Exactly and only the lines below from the one containing "is equal to" down to the one containing "Happy Helloween" are wanted, both included; please exclude every picture.
|---|
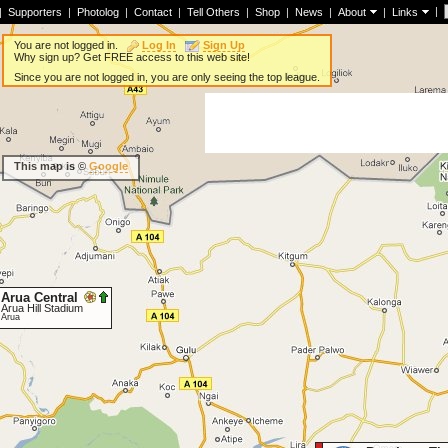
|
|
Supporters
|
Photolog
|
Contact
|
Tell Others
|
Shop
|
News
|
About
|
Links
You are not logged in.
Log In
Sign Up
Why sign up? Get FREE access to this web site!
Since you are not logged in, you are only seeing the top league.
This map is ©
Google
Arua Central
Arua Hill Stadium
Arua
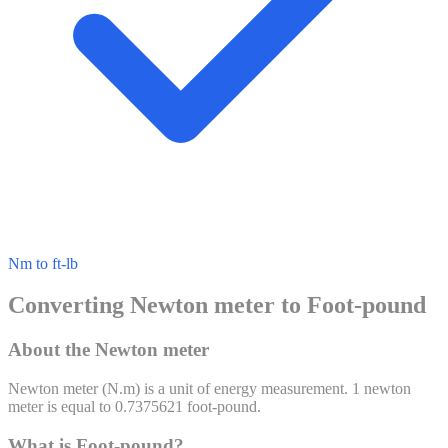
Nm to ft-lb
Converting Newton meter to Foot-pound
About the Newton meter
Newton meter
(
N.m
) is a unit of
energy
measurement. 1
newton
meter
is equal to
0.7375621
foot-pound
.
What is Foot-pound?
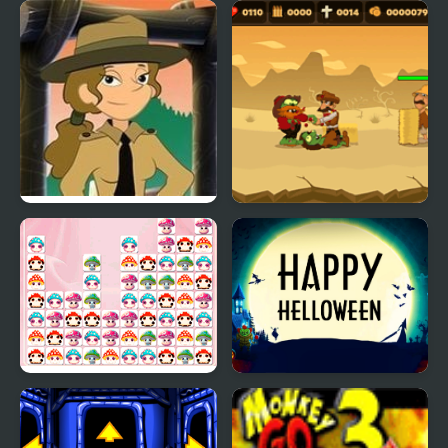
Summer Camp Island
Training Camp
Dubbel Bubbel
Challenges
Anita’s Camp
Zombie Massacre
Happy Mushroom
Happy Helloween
|---|
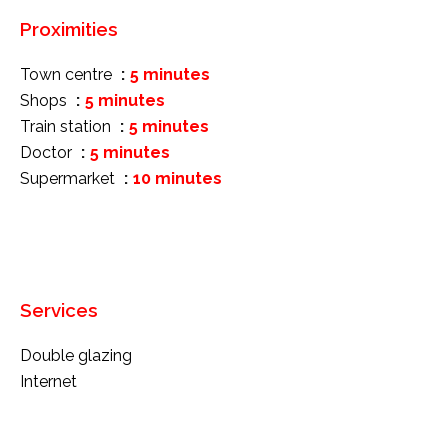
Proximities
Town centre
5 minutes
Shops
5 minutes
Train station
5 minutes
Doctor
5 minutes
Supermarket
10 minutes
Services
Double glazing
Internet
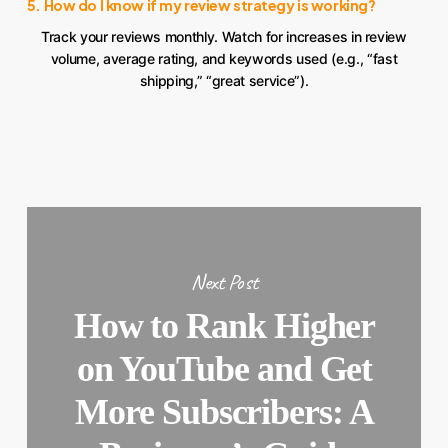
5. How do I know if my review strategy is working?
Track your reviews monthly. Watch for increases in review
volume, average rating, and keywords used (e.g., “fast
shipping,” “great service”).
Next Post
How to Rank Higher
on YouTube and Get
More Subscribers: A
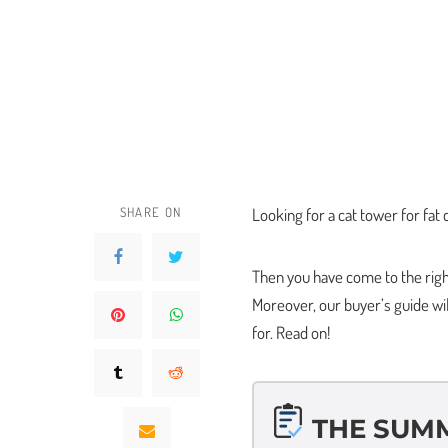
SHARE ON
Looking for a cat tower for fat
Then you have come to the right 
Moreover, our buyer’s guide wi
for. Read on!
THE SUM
|---|
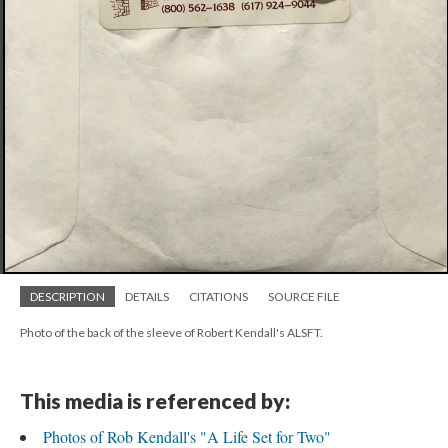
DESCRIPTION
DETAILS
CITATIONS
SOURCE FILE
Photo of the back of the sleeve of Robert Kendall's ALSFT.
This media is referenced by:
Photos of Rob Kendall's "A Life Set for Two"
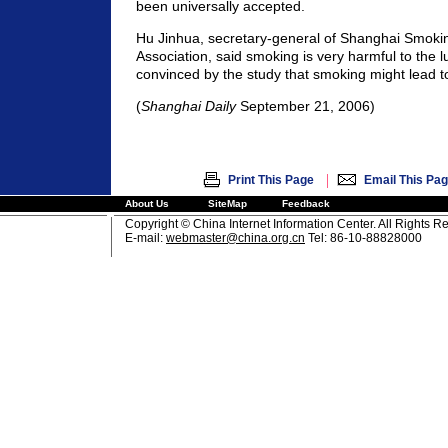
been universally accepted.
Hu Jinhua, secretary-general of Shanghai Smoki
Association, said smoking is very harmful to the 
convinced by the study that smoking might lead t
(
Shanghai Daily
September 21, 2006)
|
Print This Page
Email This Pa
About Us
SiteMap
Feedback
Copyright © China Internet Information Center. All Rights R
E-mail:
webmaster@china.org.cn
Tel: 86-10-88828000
|---|
◆ **EXERCISE SOLUTION**:
is equal to
0.7375621
foot-pound
.
What is Foot-pound?
Summer Camp Island
Training Camp
Dubbel Bubbel
Challenges
Anita’s Camp
Zombie Massacre
Happy Mushroom
Happy Helloween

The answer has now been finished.